My trip to Kabul in Afghanistan was nearly two months ago now. And the experience was all of three days, but managed to change my life’s perspective completely. Now, while driving each morning in the quiet of Glen Lyon I remember the chaos of the roads that I witnessed in that war-torn capital.

Each time we ventured out I was blessedly thankful for our armoured vehicle. Witnessing the Afghans on the road was terrifying. Ostensibly, they drive on the right but, having no visible delineation between the right and left side of the road, traffic, like water, took the most straightforward route, often straying to the left if that seemed quicker. Roundabouts operated under a similar strategy – the clockwise was blocked – the left would do! Most of the time my heart was in my mouth in anticipation of carnage.

In addition to cars, there were brightly painted, decorated Jingly Trucks. These mingled with other street occupants: ‘fat-tailed’ sheep, goats and many bicycles, along with heavily-laden wheelbarrows and carts. The cart and barrow owners were seemingly unaware of any danger and pushed their way through the vehicles, narrowly avoiding being squashed.

Often we would find up to seven layers of traffic merging into one, each car trying to get round or ahead of its neighbour. Ironically, the traffic only seemed to come to a complete standstill when a policeman was involved in trying to direct the traffic. In doing so, he only succeeded in stopping it. However, being a genetically lawless nation, most ignored any official direction, and all got moving again.

Despite economic growth of eleven per cent a year, much of which is due to the illegal poppy, Afghanistan is the sixth-poorest country in the world and I have never seen poverty as I witnessed in Kabul. Flat-roofed houses made of mud bricks clung precariously to the steep hillsides which surround the city amid the arid rock. If they crumble, which they eventually do, little seems to be done in way of repair, adding to the general melee.
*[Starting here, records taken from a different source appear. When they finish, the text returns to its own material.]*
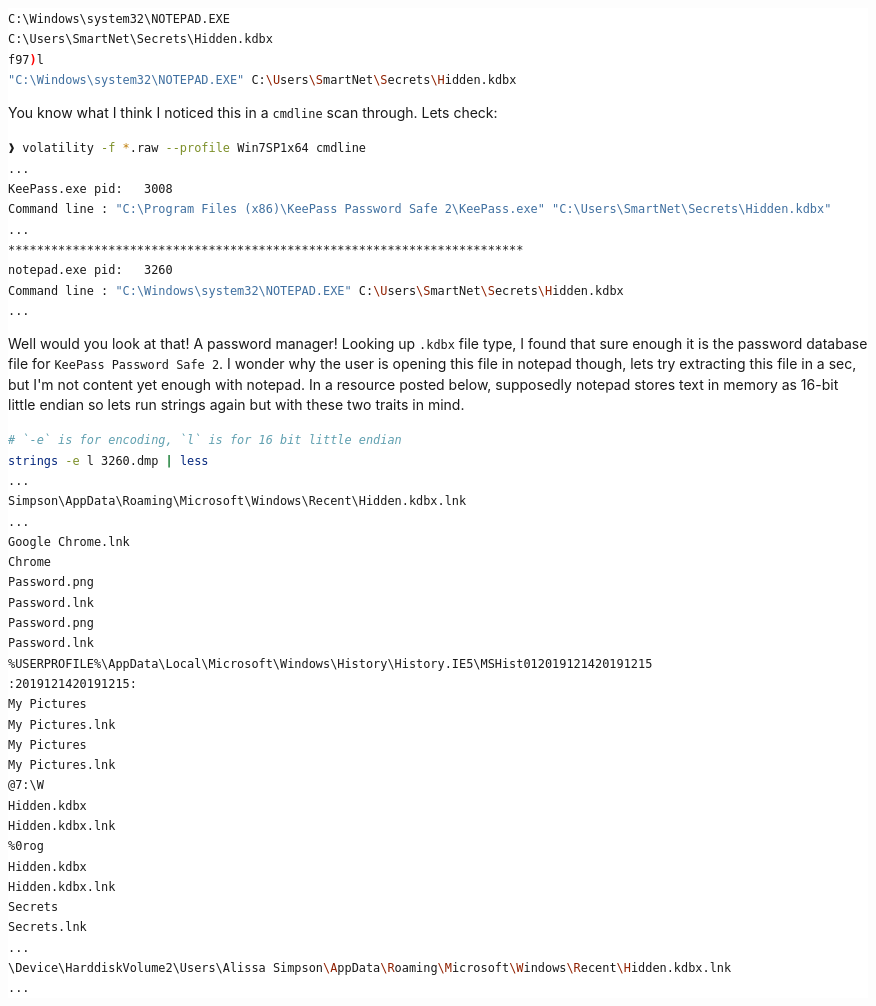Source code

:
 ```bash
C:\Windows\system32\NOTEPAD.EXE
C:\Users\SmartNet\Secrets\Hidden.kdbx
f97)l
"C:\Windows\system32\NOTEPAD.EXE" C:\Users\SmartNet\Secrets\Hidden.kdbx
```

You know what I think I noticed this in a `cmdline` scan through. Lets check:

```bash
❱ volatility -f *.raw --profile Win7SP1x64 cmdline
...
KeePass.exe pid:   3008
Command line : "C:\Program Files (x86)\KeePass Password Safe 2\KeePass.exe" "C:\Users\SmartNet\Secrets\Hidden.kdbx"
...
************************************************************************
notepad.exe pid:   3260
Command line : "C:\Windows\system32\NOTEPAD.EXE" C:\Users\SmartNet\Secrets\Hidden.kdbx
...
```

Well would you look at that! A password manager! Looking up `.kdbx` file type,
I found that sure enough it is the password database file for `KeePass Password
Safe 2`. I wonder why the user is opening this file in notepad though, lets try
extracting this file in a sec, but I'm not content yet enough with notepad. In
a resource posted below, supposedly notepad stores text in memory as 16-bit
little endian so lets run strings again but with these two traits in mind.

```bash
# `-e` is for encoding, `l` is for 16 bit little endian
strings -e l 3260.dmp | less
...
Simpson\AppData\Roaming\Microsoft\Windows\Recent\Hidden.kdbx.lnk
...
Google Chrome.lnk
Chrome
Password.png
Password.lnk
Password.png
Password.lnk
%USERPROFILE%\AppData\Local\Microsoft\Windows\History\History.IE5\MSHist012019121420191215
:2019121420191215:
My Pictures
My Pictures.lnk
My Pictures
My Pictures.lnk
@7:\W
Hidden.kdbx
Hidden.kdbx.lnk
%0rog
Hidden.kdbx
Hidden.kdbx.lnk
Secrets
Secrets.lnk
...
\Device\HarddiskVolume2\Users\Alissa Simpson\AppData\Roaming\Microsoft\Windows\Recent\Hidden.kdbx.lnk
...
```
Plastic bags, bottles and other rubbish was strewn on the pathways and the pungent smell of human excrement made me glad for my headscarf, which I held over my nose.

Amid all this, delightful, small children ran barefooted through the rocks, chattering away in Dari, begging for water or chocolate. A dark mop of hair, a cheeky smile and large, pleading eyes made them irresistible (see picture). The unemployed men squatted on their haunches, watching our progress silently, as I struggled at 6,000 feet, sweat prickling my neck under my headscarf, up the hill in the heat.

When my husband, Angus, gets home from his posting as Defence Attaché in Kabul, we are going to give an illustrated talk in the Molteno Hall in Fortingall on ‘Seven Months in Kabul’ to raise money for the Turquoise Mountain Foundation, a charity involved in Afghan regeneration. Dates and details to follow on his return.